List each line in the data below that contains the string "qUnion" (case-sensitive), copying every such line in full.

### [Data provided]
## start

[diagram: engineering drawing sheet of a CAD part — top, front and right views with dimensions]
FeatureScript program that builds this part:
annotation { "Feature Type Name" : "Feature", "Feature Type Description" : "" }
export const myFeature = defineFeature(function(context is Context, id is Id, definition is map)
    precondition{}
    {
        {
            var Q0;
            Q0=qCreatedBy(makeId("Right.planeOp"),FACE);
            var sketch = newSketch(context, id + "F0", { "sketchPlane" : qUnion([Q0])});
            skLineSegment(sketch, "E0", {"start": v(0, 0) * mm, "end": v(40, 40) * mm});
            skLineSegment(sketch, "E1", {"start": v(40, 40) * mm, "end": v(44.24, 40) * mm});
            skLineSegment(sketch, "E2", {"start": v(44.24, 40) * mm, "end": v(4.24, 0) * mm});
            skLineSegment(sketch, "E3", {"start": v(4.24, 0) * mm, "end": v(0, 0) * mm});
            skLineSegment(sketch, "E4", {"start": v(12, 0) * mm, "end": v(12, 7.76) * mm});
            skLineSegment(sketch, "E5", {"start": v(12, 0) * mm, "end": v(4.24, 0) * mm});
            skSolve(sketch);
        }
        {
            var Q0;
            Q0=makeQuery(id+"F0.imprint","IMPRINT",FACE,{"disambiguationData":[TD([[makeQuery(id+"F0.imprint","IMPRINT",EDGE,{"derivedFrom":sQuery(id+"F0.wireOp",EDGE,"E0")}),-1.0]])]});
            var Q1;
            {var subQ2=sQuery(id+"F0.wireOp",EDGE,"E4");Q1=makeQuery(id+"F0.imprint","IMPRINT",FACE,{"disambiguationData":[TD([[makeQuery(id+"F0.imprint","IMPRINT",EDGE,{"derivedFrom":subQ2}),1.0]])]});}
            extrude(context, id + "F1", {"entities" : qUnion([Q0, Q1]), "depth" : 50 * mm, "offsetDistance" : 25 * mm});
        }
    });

## end

### [Full solution]
            var sketch = newSketch(context, id + "F0", { "sketchPlane" : qUnion([Q0])});
            extrude(context, id + "F1", {"entities" : qUnion([Q0, Q1]), "depth" : 50 * mm, "offsetDistance" : 25 * mm});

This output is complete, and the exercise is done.